Dans une espèce de « réponse du berger à la bergère », le Gouvernement, par la voix du ministre Thierry Moungalla a sur le sujet, fait une mise au point auprès de nos confrères de RFI.

« Je ne sais pas en quoi l'adoption d'une nouvelle Constitution par le peuple le 25 octobre 2015 a un rapport avec la crise socio-économique que nous vivons. Je voudrais qu'on fasse le lien. Est-ce qu'avec l'ancienne Constitution, celle de 2002, on aurait pu enrayer la chute brutale des prix du baril de pétrole? Je m'interroge sur la cohérence des évêques à ce sujet.
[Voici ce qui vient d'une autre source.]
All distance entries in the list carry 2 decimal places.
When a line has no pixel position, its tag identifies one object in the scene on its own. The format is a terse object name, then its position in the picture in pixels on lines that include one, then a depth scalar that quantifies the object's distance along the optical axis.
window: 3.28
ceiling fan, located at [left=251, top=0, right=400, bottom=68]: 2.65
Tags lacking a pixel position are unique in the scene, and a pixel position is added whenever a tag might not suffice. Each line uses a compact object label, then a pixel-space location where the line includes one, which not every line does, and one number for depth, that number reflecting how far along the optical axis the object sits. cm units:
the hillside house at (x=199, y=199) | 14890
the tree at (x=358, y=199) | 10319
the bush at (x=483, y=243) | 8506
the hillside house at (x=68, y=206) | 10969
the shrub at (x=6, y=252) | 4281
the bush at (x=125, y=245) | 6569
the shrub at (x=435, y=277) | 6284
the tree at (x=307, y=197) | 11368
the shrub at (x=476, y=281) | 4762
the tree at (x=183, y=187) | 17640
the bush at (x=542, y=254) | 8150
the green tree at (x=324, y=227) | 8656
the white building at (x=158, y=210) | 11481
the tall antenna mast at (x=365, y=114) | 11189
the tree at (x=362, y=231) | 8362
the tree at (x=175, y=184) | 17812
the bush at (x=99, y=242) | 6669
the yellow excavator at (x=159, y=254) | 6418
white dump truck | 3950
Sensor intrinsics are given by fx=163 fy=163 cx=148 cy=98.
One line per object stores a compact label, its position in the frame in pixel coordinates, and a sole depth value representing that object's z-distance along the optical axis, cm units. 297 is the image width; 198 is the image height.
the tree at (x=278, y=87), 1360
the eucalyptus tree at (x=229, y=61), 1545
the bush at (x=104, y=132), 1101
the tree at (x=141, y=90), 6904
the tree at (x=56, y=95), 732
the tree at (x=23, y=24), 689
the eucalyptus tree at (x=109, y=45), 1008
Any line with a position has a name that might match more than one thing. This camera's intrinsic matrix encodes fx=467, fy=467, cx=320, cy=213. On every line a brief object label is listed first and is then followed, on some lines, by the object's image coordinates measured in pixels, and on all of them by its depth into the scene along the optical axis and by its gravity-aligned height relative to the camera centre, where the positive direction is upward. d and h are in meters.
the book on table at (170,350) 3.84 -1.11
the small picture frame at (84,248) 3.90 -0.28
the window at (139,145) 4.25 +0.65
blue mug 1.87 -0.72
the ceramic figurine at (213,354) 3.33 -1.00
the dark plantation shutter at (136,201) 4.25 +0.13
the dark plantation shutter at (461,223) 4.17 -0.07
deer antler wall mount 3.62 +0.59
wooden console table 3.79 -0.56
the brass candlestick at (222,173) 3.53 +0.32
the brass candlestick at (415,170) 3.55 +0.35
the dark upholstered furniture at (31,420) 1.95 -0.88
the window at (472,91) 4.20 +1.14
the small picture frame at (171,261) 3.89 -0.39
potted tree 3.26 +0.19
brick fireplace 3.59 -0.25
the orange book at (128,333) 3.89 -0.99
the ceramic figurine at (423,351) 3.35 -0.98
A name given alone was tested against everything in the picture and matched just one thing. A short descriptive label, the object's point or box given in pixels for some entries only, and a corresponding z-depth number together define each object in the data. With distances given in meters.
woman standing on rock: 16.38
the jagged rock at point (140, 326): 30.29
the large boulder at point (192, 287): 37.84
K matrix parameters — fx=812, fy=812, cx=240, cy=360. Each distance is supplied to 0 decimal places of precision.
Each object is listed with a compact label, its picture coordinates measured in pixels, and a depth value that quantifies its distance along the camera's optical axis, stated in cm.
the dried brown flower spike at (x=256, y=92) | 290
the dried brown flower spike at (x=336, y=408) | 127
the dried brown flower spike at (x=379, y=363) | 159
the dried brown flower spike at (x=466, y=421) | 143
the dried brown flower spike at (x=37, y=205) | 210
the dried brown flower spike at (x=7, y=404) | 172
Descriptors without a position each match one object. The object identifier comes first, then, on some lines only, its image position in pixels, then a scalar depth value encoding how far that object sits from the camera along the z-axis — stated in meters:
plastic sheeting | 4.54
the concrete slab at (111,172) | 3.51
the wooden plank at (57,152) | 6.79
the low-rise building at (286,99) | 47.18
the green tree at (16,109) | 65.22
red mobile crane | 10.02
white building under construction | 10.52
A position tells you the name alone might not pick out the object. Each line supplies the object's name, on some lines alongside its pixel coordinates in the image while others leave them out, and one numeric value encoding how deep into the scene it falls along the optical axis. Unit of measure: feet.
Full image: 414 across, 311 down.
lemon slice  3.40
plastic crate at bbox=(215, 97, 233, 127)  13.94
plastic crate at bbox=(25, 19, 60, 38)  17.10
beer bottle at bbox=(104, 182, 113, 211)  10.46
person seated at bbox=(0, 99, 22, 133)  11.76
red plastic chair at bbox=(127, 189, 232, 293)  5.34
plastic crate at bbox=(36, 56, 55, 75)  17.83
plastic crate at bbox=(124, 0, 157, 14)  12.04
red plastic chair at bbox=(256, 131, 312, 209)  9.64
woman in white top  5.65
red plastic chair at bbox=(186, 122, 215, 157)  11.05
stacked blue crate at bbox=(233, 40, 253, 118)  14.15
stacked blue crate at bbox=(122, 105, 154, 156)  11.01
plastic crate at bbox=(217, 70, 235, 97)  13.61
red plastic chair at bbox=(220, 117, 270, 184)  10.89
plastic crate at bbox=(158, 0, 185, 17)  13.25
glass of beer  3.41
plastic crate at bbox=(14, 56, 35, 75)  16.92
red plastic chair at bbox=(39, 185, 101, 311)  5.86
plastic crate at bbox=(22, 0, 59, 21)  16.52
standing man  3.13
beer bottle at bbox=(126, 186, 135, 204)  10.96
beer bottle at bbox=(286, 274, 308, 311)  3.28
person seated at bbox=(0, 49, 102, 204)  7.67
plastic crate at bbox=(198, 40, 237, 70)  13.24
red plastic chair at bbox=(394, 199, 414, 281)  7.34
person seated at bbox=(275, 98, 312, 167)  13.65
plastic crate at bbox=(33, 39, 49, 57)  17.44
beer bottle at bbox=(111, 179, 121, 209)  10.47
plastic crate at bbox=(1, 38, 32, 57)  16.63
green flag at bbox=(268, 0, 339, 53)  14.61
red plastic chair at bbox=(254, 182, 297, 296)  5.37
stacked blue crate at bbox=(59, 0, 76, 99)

Deuxièmement, je ne vois pas en quoi, l'organisation d'un dialogue politique alors que les institutions fonctionnent normalement, que le gouvernement est à la tâche, que le président de la République préside, je ne vois pas l'objet contenu et les finalités d'un éventuel dialogue qui serait organisé pour régler une situation qui n'est pas une situation d'ordre politique, mais une situation d'ordre socio-économique, je considère que l’Église catholique, comme l'ensemble des cultes dans notre pays, devraient plutôt faire que ce mauvais moment, douloureux pour la population, puisse passer avec le moins de dégâts sociaux possibles. Et je crois qu'elle sort de son rôle quand elle décide de se substituer à l'opposition pour envoyer un message politicien à l'opinion nationale et internationale. » a dit en substance le ministre de la communication, porte-parole du gouvernement.

Pour de nombreux analystes, l'Église et l'État sont tous deux dans le rôle qui est le leur, car, même si la Cité repose, comme le veut une tradition constante, sur les paroles du Seigneur : " Rendez à César ce qui est à César, et à Dieu ce qui est à Dieu " (Mt 22, 2 1), l'Église et l'État exercent leurs pouvoirs sur les mêmes personnes, voire à l'égard du même objet. Il ne leur est pas permis de s'ignorer, et il convient même au plus haut point qu'elles agissent de concert, pour leur plus grand profit et pour le plus grand profit de leurs membres.

En 1991, face à la dérive que prenait le Congo, et pour éviter qu'il ne sombre davantage, l'État et sa société civile ont eu recours en l'Église, à travers monseigneur Ernest Kombo, pour mener la conférence nationale en conciliant au nom de Dieu des points de vue pour la plus part divergents, ce pour l’intérêt de tous et surtout celui de l'État alors impuissant et menacé de délitement.

L'homme, destiné par Dieu à une fin surnaturelle, a besoin tant de l’Église que de la société civile pour parvenir à la perfection. Chacune de ces sociétés à savoir l'Église et l'État, est dotée des moyens nécessaires au bon accomplissement de sa mission : aussi bien, l'une et l'autre sont parfaites, ce qui veut dire que chacune d'elles, dans son ordre respectif, est souveraine, et par conséquent non soumise à une autre.

Quoi qu'il en soit dans les récentes déclarations, la vérité ne se trouverait ni dans la thèse des uns, ou dans l'antithèse des autres, mais dans la synthèse des congolais, qui les réconcilierait.

Le sage ne disait-il pas : « lorsque l'Église et l'État se font la guerre, le pays court à la ruine ».